**Required work:**
Filter the records for lines holding the string "товара".

**Dataset records:**
+--

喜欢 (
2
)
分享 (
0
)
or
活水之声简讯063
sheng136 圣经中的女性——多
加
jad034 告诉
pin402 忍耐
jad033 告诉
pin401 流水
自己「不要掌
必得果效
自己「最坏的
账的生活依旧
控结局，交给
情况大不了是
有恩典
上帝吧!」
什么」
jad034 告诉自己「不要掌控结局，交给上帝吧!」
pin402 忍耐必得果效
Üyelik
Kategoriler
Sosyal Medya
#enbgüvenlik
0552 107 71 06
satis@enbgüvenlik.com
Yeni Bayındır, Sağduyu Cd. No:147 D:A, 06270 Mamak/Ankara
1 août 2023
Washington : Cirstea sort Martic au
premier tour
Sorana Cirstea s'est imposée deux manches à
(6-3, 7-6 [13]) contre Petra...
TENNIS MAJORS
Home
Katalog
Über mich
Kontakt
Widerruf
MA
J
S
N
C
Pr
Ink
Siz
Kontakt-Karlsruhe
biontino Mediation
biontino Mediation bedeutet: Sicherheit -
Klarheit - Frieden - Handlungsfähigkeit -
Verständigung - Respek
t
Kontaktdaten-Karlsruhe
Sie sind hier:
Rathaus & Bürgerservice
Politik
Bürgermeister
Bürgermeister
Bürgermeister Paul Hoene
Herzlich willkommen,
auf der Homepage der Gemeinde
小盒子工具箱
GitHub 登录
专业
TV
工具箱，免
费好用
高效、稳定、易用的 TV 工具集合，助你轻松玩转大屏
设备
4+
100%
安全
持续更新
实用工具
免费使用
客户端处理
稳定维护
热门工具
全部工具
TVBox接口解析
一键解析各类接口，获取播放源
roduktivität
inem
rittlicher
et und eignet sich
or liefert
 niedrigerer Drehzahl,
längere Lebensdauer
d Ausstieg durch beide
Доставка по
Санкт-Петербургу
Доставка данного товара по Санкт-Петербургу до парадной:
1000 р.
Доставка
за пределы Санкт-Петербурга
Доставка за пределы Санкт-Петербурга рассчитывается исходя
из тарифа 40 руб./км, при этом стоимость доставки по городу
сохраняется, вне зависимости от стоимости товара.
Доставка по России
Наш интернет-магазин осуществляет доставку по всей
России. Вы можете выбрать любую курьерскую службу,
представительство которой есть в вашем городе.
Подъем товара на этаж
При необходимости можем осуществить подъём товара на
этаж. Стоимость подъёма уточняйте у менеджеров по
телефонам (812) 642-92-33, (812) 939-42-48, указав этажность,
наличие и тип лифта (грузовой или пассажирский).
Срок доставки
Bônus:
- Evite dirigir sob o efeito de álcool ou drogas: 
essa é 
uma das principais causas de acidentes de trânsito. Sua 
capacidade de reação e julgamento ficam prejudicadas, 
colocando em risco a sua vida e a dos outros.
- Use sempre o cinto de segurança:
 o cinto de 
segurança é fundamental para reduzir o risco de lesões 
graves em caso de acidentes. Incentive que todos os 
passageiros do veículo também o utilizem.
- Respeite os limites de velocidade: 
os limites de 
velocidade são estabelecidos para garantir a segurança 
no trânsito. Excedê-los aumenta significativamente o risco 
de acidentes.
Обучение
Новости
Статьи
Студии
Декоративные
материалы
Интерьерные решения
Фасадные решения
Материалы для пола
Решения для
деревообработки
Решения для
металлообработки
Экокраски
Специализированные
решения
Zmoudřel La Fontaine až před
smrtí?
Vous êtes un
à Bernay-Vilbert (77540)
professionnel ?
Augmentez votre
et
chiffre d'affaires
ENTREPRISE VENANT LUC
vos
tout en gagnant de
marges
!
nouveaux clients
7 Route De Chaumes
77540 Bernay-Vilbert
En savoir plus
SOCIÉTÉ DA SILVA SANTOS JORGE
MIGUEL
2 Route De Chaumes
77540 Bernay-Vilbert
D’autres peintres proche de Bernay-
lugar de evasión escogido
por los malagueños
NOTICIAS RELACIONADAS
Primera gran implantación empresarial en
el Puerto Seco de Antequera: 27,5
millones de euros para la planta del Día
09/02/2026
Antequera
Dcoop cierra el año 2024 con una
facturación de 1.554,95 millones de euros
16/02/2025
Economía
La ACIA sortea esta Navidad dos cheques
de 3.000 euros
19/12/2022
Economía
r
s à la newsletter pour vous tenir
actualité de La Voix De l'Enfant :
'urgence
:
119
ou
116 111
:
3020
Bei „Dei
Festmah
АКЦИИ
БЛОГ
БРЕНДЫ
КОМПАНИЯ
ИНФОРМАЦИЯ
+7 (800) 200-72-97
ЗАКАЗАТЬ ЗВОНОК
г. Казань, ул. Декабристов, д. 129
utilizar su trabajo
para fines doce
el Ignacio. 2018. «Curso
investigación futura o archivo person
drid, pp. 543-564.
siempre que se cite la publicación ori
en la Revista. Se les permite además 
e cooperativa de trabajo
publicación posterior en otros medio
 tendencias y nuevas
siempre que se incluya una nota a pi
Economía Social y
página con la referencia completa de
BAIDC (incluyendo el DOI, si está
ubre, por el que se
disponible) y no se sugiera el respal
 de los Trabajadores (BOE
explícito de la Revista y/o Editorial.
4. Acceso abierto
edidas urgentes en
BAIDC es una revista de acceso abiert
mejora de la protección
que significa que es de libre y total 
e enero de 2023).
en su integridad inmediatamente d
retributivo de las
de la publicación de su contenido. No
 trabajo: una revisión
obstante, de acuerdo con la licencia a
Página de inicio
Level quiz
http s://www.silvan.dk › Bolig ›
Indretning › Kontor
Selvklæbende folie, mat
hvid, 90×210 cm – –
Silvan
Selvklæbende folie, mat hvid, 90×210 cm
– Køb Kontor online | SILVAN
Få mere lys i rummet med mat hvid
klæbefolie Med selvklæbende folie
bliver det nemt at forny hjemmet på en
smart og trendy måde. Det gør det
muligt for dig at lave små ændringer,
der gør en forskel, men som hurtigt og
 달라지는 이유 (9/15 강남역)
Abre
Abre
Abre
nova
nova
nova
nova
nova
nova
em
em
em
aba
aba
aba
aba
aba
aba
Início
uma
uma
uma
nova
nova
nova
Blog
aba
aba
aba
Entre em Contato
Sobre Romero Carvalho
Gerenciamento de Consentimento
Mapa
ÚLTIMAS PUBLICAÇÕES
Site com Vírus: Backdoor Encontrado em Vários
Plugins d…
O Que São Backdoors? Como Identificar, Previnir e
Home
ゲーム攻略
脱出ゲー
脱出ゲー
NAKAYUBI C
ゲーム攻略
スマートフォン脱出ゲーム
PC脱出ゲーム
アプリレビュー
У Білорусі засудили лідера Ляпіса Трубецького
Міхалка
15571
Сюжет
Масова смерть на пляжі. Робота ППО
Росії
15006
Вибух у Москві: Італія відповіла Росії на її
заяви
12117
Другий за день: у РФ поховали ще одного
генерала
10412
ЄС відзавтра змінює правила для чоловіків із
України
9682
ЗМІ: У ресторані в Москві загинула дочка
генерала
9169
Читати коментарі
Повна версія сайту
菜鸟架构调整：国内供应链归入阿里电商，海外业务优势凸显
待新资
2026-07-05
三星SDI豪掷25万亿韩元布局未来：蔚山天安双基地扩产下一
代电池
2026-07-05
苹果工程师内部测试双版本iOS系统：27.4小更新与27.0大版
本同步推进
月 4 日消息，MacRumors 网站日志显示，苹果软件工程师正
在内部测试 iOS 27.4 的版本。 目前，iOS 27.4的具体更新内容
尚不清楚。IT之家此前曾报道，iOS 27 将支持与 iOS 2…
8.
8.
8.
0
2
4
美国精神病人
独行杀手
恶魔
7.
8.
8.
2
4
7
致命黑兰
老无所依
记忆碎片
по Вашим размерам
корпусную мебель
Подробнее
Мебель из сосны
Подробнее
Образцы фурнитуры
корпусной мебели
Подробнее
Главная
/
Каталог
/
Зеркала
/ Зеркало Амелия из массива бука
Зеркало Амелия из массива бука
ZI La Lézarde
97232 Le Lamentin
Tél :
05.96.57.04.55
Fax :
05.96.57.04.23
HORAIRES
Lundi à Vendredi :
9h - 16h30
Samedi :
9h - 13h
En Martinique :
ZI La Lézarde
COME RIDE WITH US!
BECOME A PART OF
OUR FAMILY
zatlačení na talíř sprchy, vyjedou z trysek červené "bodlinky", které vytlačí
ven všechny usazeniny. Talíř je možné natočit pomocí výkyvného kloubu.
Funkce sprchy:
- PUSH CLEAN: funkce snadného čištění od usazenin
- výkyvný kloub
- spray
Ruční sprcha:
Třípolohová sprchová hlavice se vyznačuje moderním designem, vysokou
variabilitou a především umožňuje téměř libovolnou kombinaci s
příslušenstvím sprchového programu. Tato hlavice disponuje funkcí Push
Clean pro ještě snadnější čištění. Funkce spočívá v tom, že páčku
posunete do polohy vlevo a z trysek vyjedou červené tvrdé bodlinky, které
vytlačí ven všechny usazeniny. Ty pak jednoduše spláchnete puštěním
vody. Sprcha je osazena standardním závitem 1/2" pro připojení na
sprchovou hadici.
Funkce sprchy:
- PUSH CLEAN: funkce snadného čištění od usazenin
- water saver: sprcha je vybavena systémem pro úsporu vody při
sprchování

+--

**Task solution:**
Доставка данного товара по Санкт-Петербургу до парадной:
сохраняется, вне зависимости от стоимости товара.
Подъем товара на этаж
При необходимости можем осуществить подъём товара на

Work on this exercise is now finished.